Microplastic-derived dissolved organic carbon affects soil organic carbon mineralization through shifts in microbial community composition

Microplastics pollution constitutes a global environmental challenge. Although degradable microplastics can alter soil organic carbon (SOC) mineralization through the priming effect, the key drivers governing this process remain poorly understood, especially in the subsoil (> 30 cm). Combining a meta-analysis, an incubation experiment, and a random forest model, we found that dissolved organic carbon (DOC) from microplastics decomposition affected the priming effect by regulating microbial growth. Specifically, the highly biodegradable polyhydroxyalkanoate promoted microbial growth by increasing the DOC released from microplastics decomposition, thereby enhancing SOC mineralization via a positive priming effect (462 to 1198 mg CO 2 -C kg -1 soil). Polylactic acid with low biodegradability reduced carbon availability through the sorptive protection of soil DOC, consequently decreasing SOC mineralization by 149 to 268 mg CO 2 -C kg -1 soil. In the subsoil, fungi primarily used the microplastics-derived DOC as carbon and energy source through enzyme-mediated nutrient mining, which represents the main driving mechanism for the strong positive priming effect. In the topsoil, the preferential absorption and assimilation of microplastics-derived DOC by bacteria promoted the microbial necromass accumulation, thus attenuating the priming effect through microbial and mineral carbon pumps.
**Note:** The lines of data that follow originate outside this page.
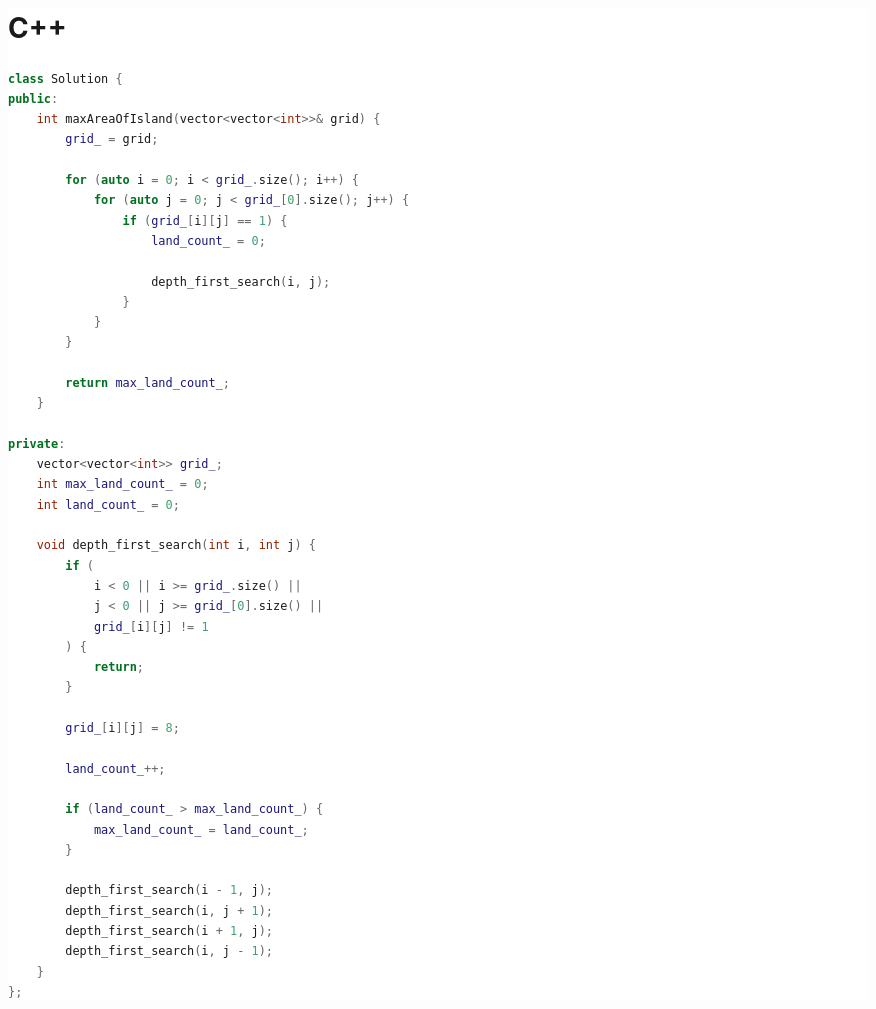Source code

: # C++
```cpp
class Solution {
public:
    int maxAreaOfIsland(vector<vector<int>>& grid) {
        grid_ = grid;

        for (auto i = 0; i < grid_.size(); i++) {
            for (auto j = 0; j < grid_[0].size(); j++) {
                if (grid_[i][j] == 1) {
                    land_count_ = 0;

                    depth_first_search(i, j);
                }
            }
        }

        return max_land_count_;
    }

private:
    vector<vector<int>> grid_;
    int max_land_count_ = 0;
    int land_count_ = 0;

    void depth_first_search(int i, int j) {
        if (
            i < 0 || i >= grid_.size() || 
            j < 0 || j >= grid_[0].size() || 
            grid_[i][j] != 1
        ) {
            return;
        }

        grid_[i][j] = 8;

        land_count_++;

        if (land_count_ > max_land_count_) {
            max_land_count_ = land_count_;
        }

        depth_first_search(i - 1, j);
        depth_first_search(i, j + 1);
        depth_first_search(i + 1, j);
        depth_first_search(i, j - 1);
    }
};
```
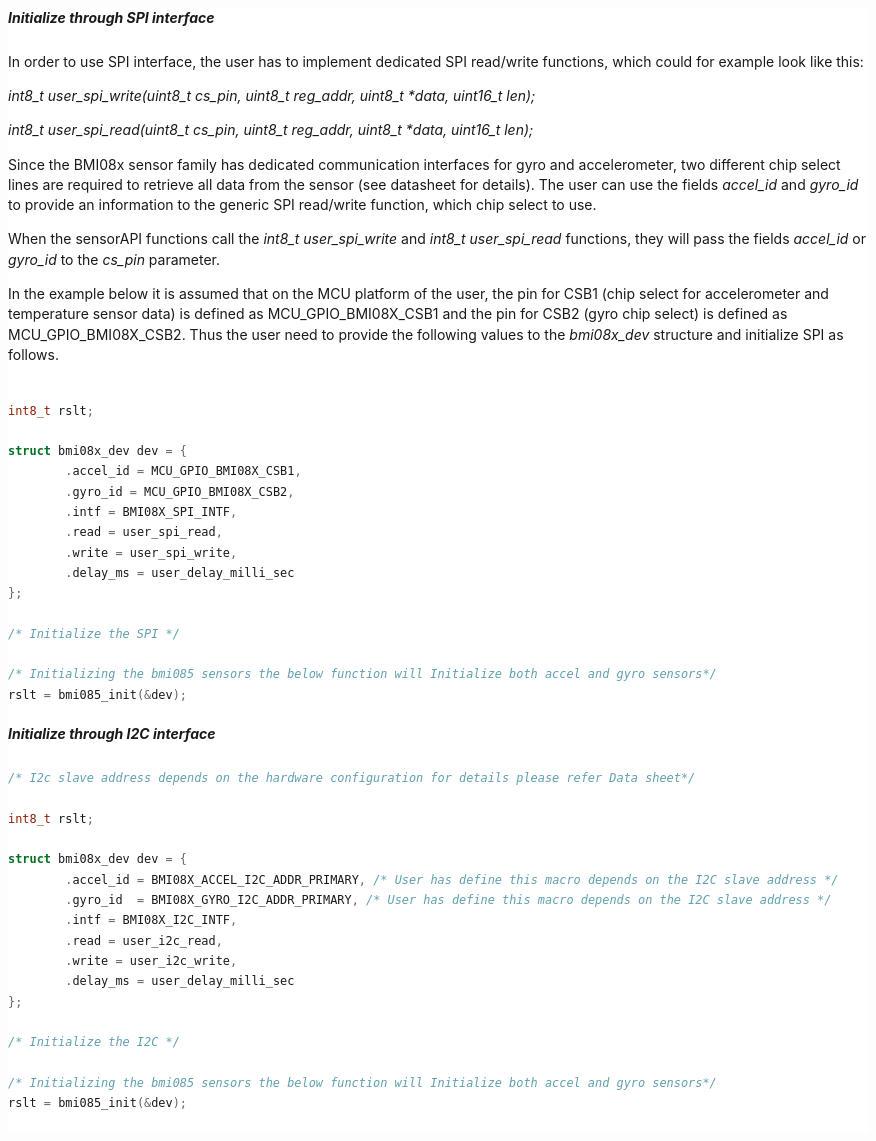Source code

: ##### _Initialize through SPI interface_
In order to use SPI interface, the user has to implement dedicated SPI read/write functions, which could for example look like this:

_int8_t user_spi_write(uint8_t cs_pin, uint8_t reg_addr, uint8_t *data, uint16_t len);_

_int8_t user_spi_read(uint8_t cs_pin, uint8_t reg_addr, uint8_t *data, uint16_t len);_

Since the BMI08x sensor family has dedicated communication interfaces for gyro and accelerometer, two different chip select lines are required to retrieve all data from the sensor (see datasheet for details). The user can use the fields _accel_id_ and _gyro_id_ to provide an information to the generic SPI read/write function, which chip select to use. 

When the sensorAPI functions call the _int8_t user_spi_write_ and _int8_t user_spi_read_ functions, they will pass the fields _accel_id_ or _gyro_id_ to the _cs_pin_ parameter.

In the example below it is assumed that on the MCU platform of the user, the pin for CSB1 (chip select for accelerometer and temperature sensor data) is defined as MCU_GPIO_BMI08X_CSB1 and the pin for CSB2 (gyro chip select) is defined as MCU_GPIO_BMI08X_CSB2.
Thus the user need to provide the following values to the _bmi08x_dev_ structure and initialize SPI as follows.

``` c

int8_t rslt;

struct bmi08x_dev dev = {
        .accel_id = MCU_GPIO_BMI08X_CSB1,
        .gyro_id = MCU_GPIO_BMI08X_CSB2,
        .intf = BMI08X_SPI_INTF,  
        .read = user_spi_read,  
        .write = user_spi_write,  
        .delay_ms = user_delay_milli_sec
};

/* Initialize the SPI */

/* Initializing the bmi085 sensors the below function will Initialize both accel and gyro sensors*/
rslt = bmi085_init(&dev);

```

##### _Initialize through I2C interface_
``` c
/* I2c slave address depends on the hardware configuration for details please refer Data sheet*/

int8_t rslt;

struct bmi08x_dev dev = {
        .accel_id = BMI08X_ACCEL_I2C_ADDR_PRIMARY, /* User has define this macro depends on the I2C slave address */
        .gyro_id  = BMI08X_GYRO_I2C_ADDR_PRIMARY, /* User has define this macro depends on the I2C slave address */
        .intf = BMI08X_I2C_INTF,  
        .read = user_i2c_read,  
        .write = user_i2c_write,  
        .delay_ms = user_delay_milli_sec
};

/* Initialize the I2C */

/* Initializing the bmi085 sensors the below function will Initialize both accel and gyro sensors*/
rslt = bmi085_init(&dev);
	
```
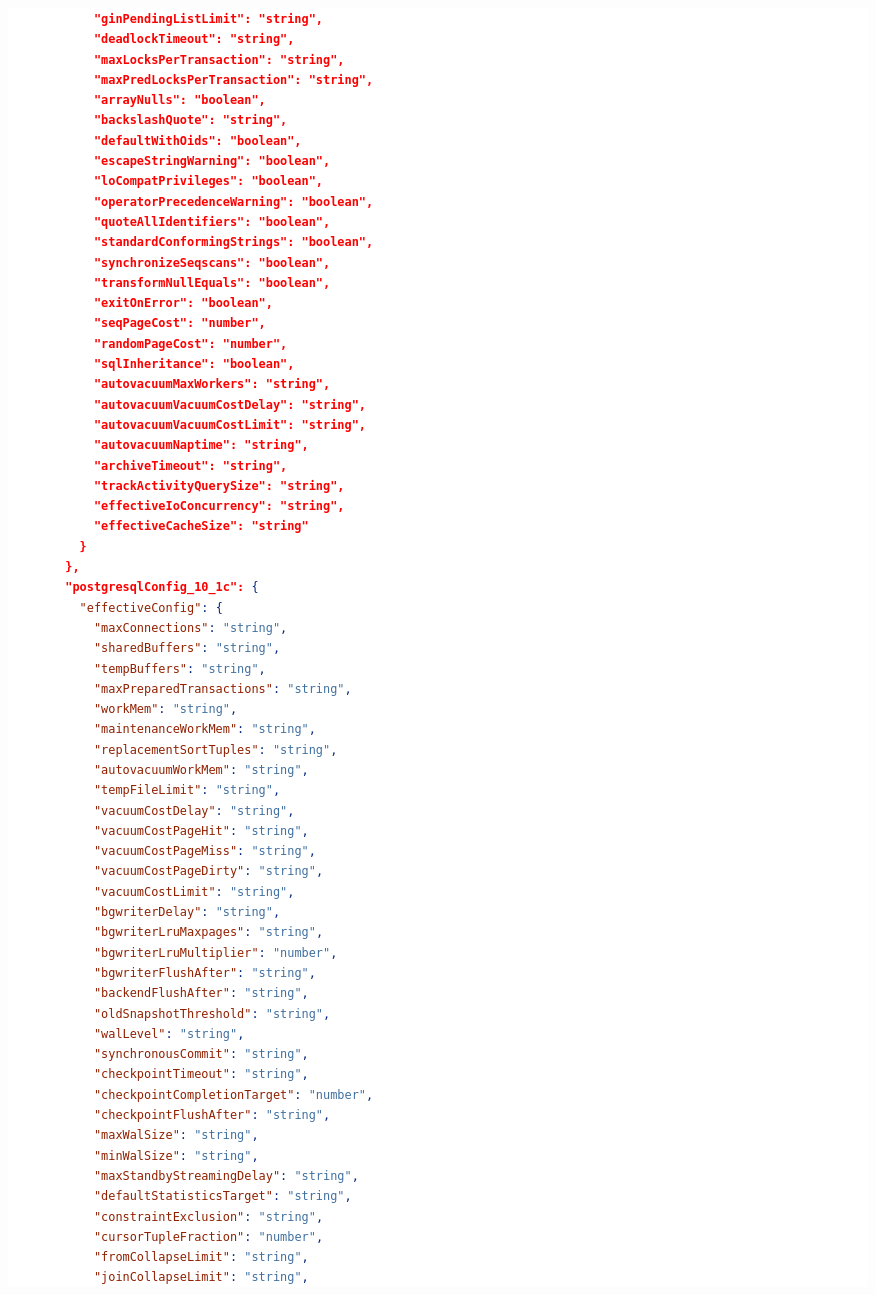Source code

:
 ```json
            "ginPendingListLimit": "string",
            "deadlockTimeout": "string",
            "maxLocksPerTransaction": "string",
            "maxPredLocksPerTransaction": "string",
            "arrayNulls": "boolean",
            "backslashQuote": "string",
            "defaultWithOids": "boolean",
            "escapeStringWarning": "boolean",
            "loCompatPrivileges": "boolean",
            "operatorPrecedenceWarning": "boolean",
            "quoteAllIdentifiers": "boolean",
            "standardConformingStrings": "boolean",
            "synchronizeSeqscans": "boolean",
            "transformNullEquals": "boolean",
            "exitOnError": "boolean",
            "seqPageCost": "number",
            "randomPageCost": "number",
            "sqlInheritance": "boolean",
            "autovacuumMaxWorkers": "string",
            "autovacuumVacuumCostDelay": "string",
            "autovacuumVacuumCostLimit": "string",
            "autovacuumNaptime": "string",
            "archiveTimeout": "string",
            "trackActivityQuerySize": "string",
            "effectiveIoConcurrency": "string",
            "effectiveCacheSize": "string"
          }
        },
        "postgresqlConfig_10_1c": {
          "effectiveConfig": {
            "maxConnections": "string",
            "sharedBuffers": "string",
            "tempBuffers": "string",
            "maxPreparedTransactions": "string",
            "workMem": "string",
            "maintenanceWorkMem": "string",
            "replacementSortTuples": "string",
            "autovacuumWorkMem": "string",
            "tempFileLimit": "string",
            "vacuumCostDelay": "string",
            "vacuumCostPageHit": "string",
            "vacuumCostPageMiss": "string",
            "vacuumCostPageDirty": "string",
            "vacuumCostLimit": "string",
            "bgwriterDelay": "string",
            "bgwriterLruMaxpages": "string",
            "bgwriterLruMultiplier": "number",
            "bgwriterFlushAfter": "string",
            "backendFlushAfter": "string",
            "oldSnapshotThreshold": "string",
            "walLevel": "string",
            "synchronousCommit": "string",
            "checkpointTimeout": "string",
            "checkpointCompletionTarget": "number",
            "checkpointFlushAfter": "string",
            "maxWalSize": "string",
            "minWalSize": "string",
            "maxStandbyStreamingDelay": "string",
            "defaultStatisticsTarget": "string",
            "constraintExclusion": "string",
            "cursorTupleFraction": "number",
            "fromCollapseLimit": "string",
            "joinCollapseLimit": "string",
```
These findings highlight the role of carbon availability (particularly DOC) in topsoil and subsoil on the microplastics-induced priming effect, and underscore the necessity of incorporating soil carbon status into assessments of microplastics pollution impacts on global carbon budgets and soil health. • Microplastics (MP) input changed dissolved organic carbon (DOC). • Polylactic acid input reduced priming effect intensity by adsorbing soil DOC. • Polyhydroxyalkanoate increased priming effect by increasing MP-derived DOC. • Fungi-mediated nutrient mining dominated priming effect in low DOC subsoil. • Bacterial necromass suppressed priming effect in high DOC topsoil.